K-Nearest-Neighbors : 0.7108974358974358


 ### Model-3 (Decision Trees) ###
 * Decision Trees (DTs) are a non-parametric supervised learning method used for classification and regression. 
 * The goal is to create a model that predicts the value of a target variable by learning simple decision rules inferred from the data features.
 * Here is an example :
![image.png](attachment:image.png)
* This is most exactly what decision tree does.


In [34]:
from sklearn.tree import DecisionTreeClassifier
model = DecisionTreeClassifier()
kfold = KFold(n_splits=10, random_state=0,shuffle=True)
cv_result = cross_val_score(model,X_train,Y_train, cv = kfold,scoring = "accuracy")
model_names.append("Decision Trees")
model_accuracy.append(cv_result.mean())
print("Decision Trees :",cv_result.mean())

Decision Trees : 0.9198717948717947


 ### Model-4 (Random Forest Classifier) ###
 * This is one of the best classifiers presently in use which has a concept of ensembling.
 * Ensembling is a process of combining multiple models, train them parallely, and select the most suitable outcome.
* The core working of this model is same as decision trees, except that many trees are constructed and the most voted output is considered.<br>
 ![image.png](attachment:image.png)


In [35]:
from sklearn.ensemble import RandomForestClassifier
model = RandomForestClassifier(n_estimators = 10)
kfold = KFold(n_splits=10, random_state=0,shuffle=True)
cv_result = cross_val_score(model,X_train,Y_train, cv = kfold,scoring = "accuracy")
model_names.append("Random Forest")
model_accuracy.append(cv_result.mean())
print("Random Forest :",cv_result.mean())

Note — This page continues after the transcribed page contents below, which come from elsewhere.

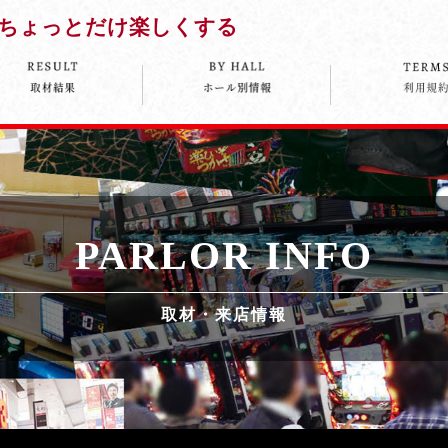
ちょっとだけ楽しくする
PARLOR INFO
取材・来店情報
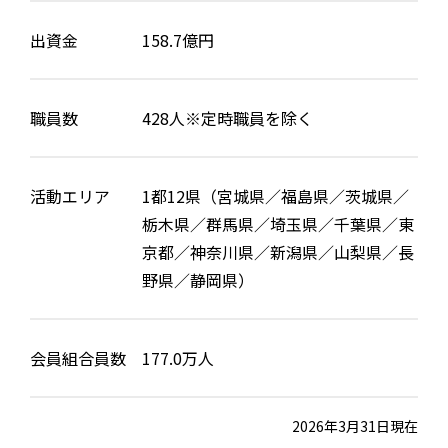
出資金
158.7億円
職員数
428人※定時職員を除く
活動エリア
1都12県（宮城県／福島県／茨城県／
栃木県／群馬県／埼玉県／千葉県／東
京都／神奈川県／新潟県／山梨県／長
野県／静岡県）
会員組合員数
177.0万人
2026年3月31日現在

Random Forest : 0.9673076923076922


 ### Model-4 (Support Vector Machines) ###
 * Support vector Machines are robust classifiers.
 * SVC's divide the entire space by hyperplanes(high dimensional lines) to divide each class.
 * Additional to that, it maintains the best seperation between the classes by maintaining large possible distance from the near points(support vectors).<br>
![image.png](attachment:image.png)


In [36]:
from sklearn.svm import SVC
model = SVC( kernel = "linear") #linear hyperplane, we can also choose non-linear
kfold = KFold(n_splits=10, random_state=0,shuffle=True)
cv_result = cross_val_score(model,X_train,Y_train, cv = kfold,scoring = "accuracy")
model_names.append("Support Vector Classifier")
model_accuracy.append(cv_result.mean())
print("Support Vector Classifier :",cv_result.mean())

Support Vector Classifier : 0.9596153846153845


## Results ##
* This is the summary of all the models we have used along with its k-fold accuracy

In [38]:
num_of_models = len(model_names)
for i in range(num_of_models):
    print(model_names[i],':',model_accuracy[i])

Logistic_Regression : 0.9608974358974359
K-Nearest-Neighbors : 0.7108974358974358
Decision Trees : 0.9198717948717947
Random Forest : 0.9673076923076922
Support Vector Classifier : 0.9596153846153845


# Thank You
* There is a lot of feature engineering which is not required here because of the clean data.
* This is a very basic try of all models without much optimization and hyperparameter tuning. 
* Results of accuracy over 95% for some top models but not always the caseIt is worth trying few models like these to get better models.